-- Work request --
Nothing but a verbatim copy of the data, minus the images, should be returned.

-- Data block --
○ ○ ○ ○ ○ ○ ○
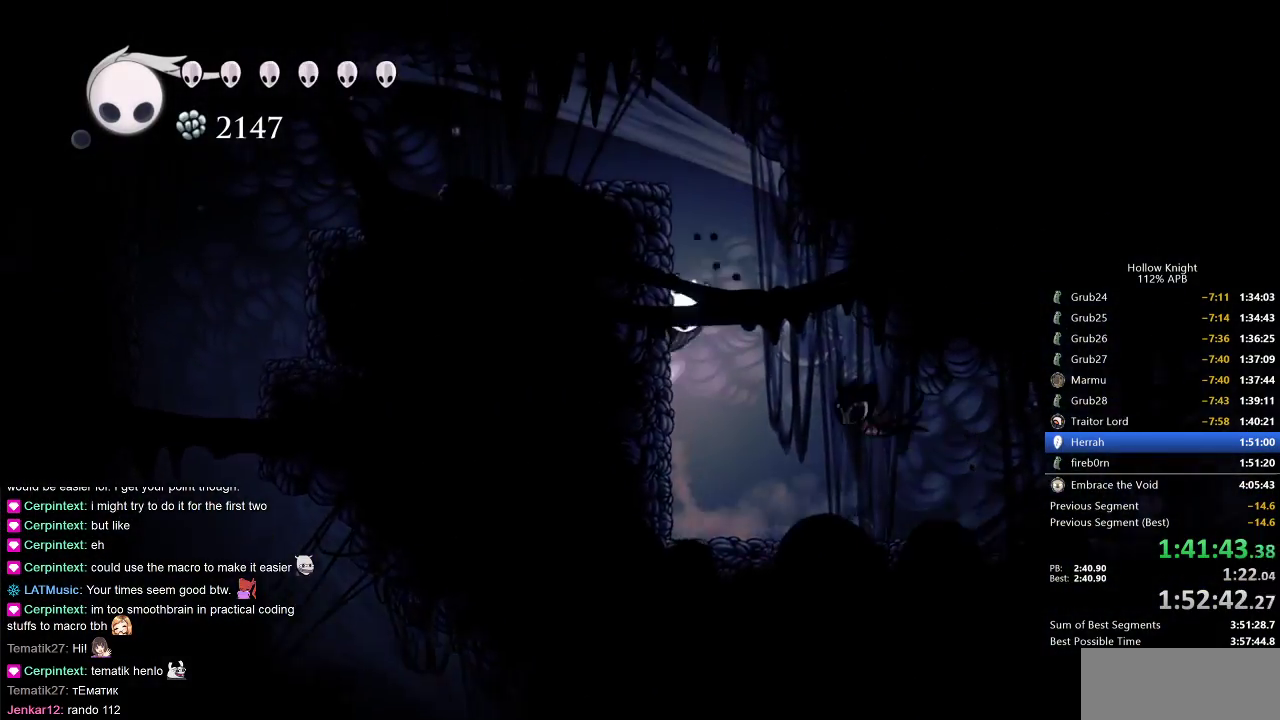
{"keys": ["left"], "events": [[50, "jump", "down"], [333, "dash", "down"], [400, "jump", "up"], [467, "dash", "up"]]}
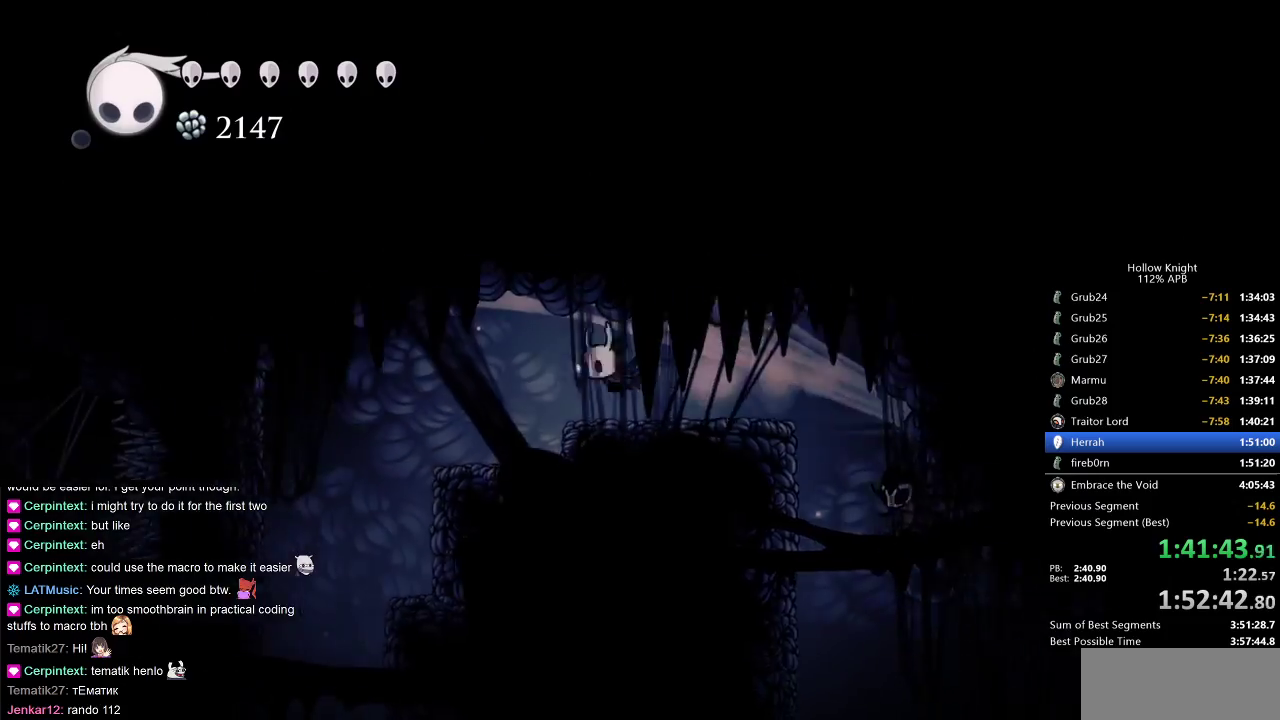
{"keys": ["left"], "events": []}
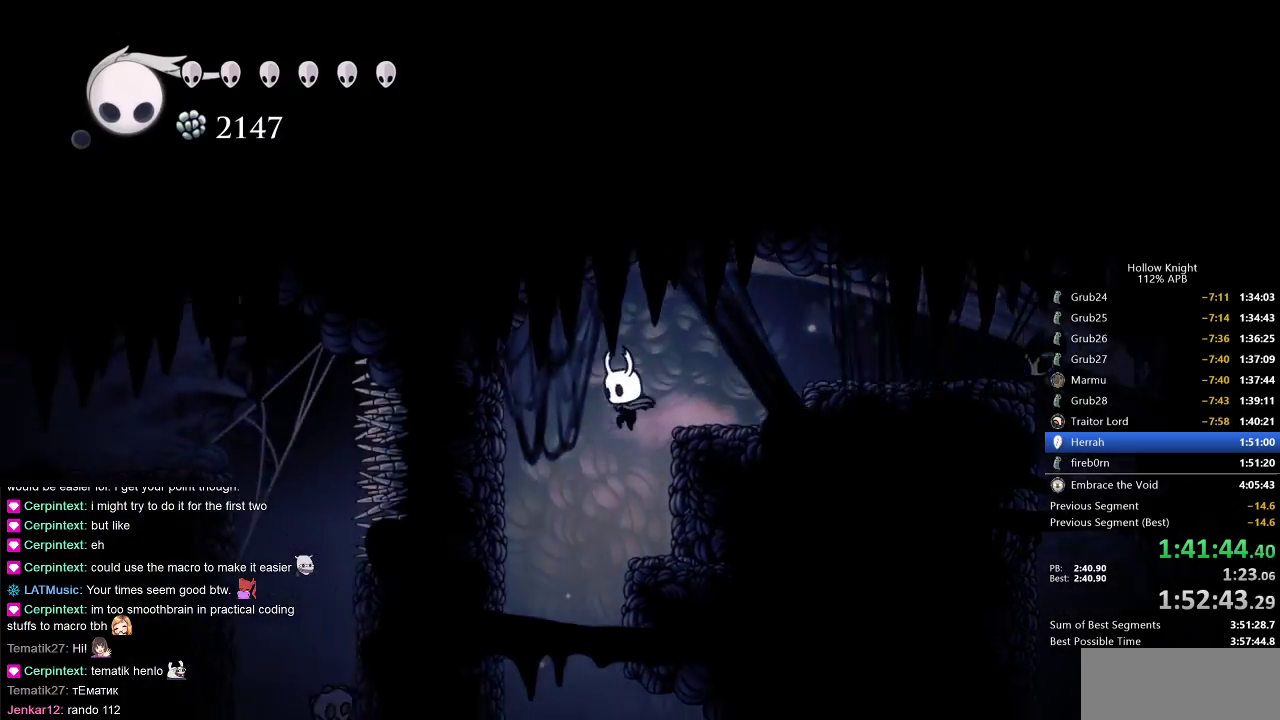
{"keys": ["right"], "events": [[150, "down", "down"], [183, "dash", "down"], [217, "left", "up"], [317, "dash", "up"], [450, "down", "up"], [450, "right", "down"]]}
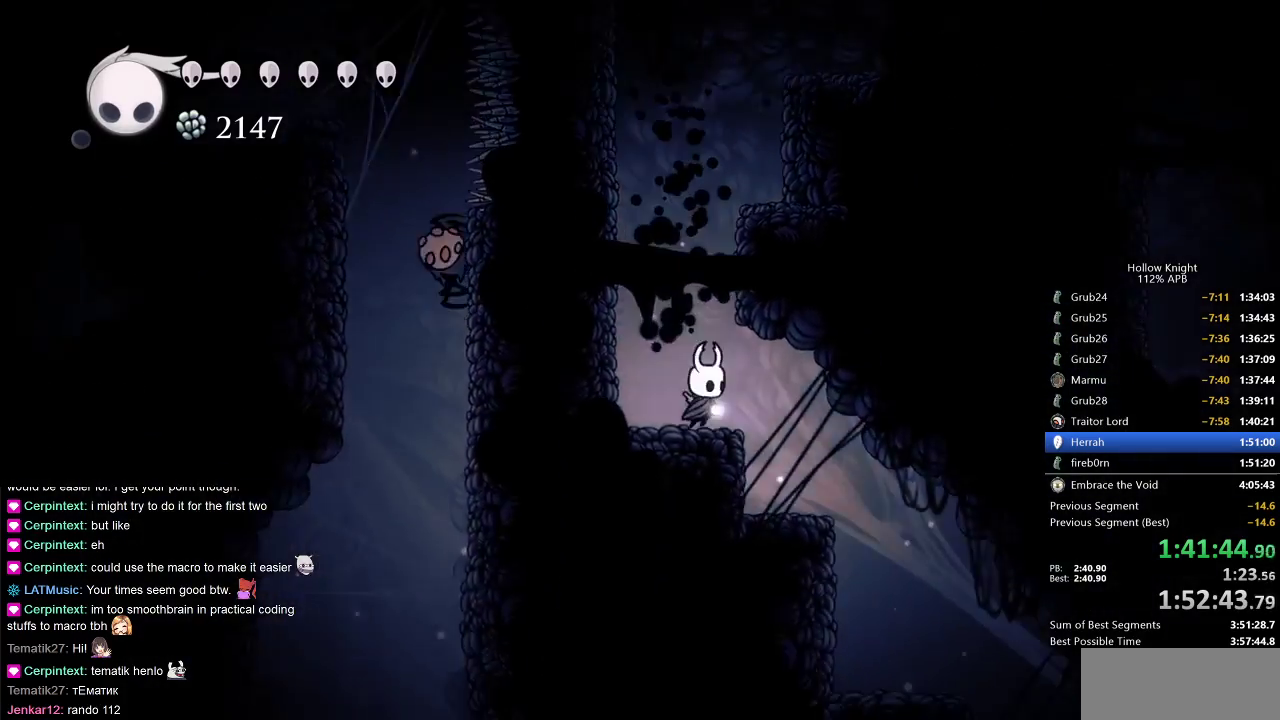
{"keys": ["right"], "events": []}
○ ○ ○ ○ ○ ○ ○
-- Answer box --
{"keys": ["left"], "events": [[50, "jump", "down"], [333, "dash", "down"], [400, "jump", "up"], [467, "dash", "up"]]}
{"keys": ["left"], "events": []}
{"keys": ["right"], "events": [[150, "down", "down"], [183, "dash", "down"], [217, "left", "up"], [317, "dash", "up"], [450, "down", "up"], [450, "right", "down"]]}
{"keys": ["right"], "events": []}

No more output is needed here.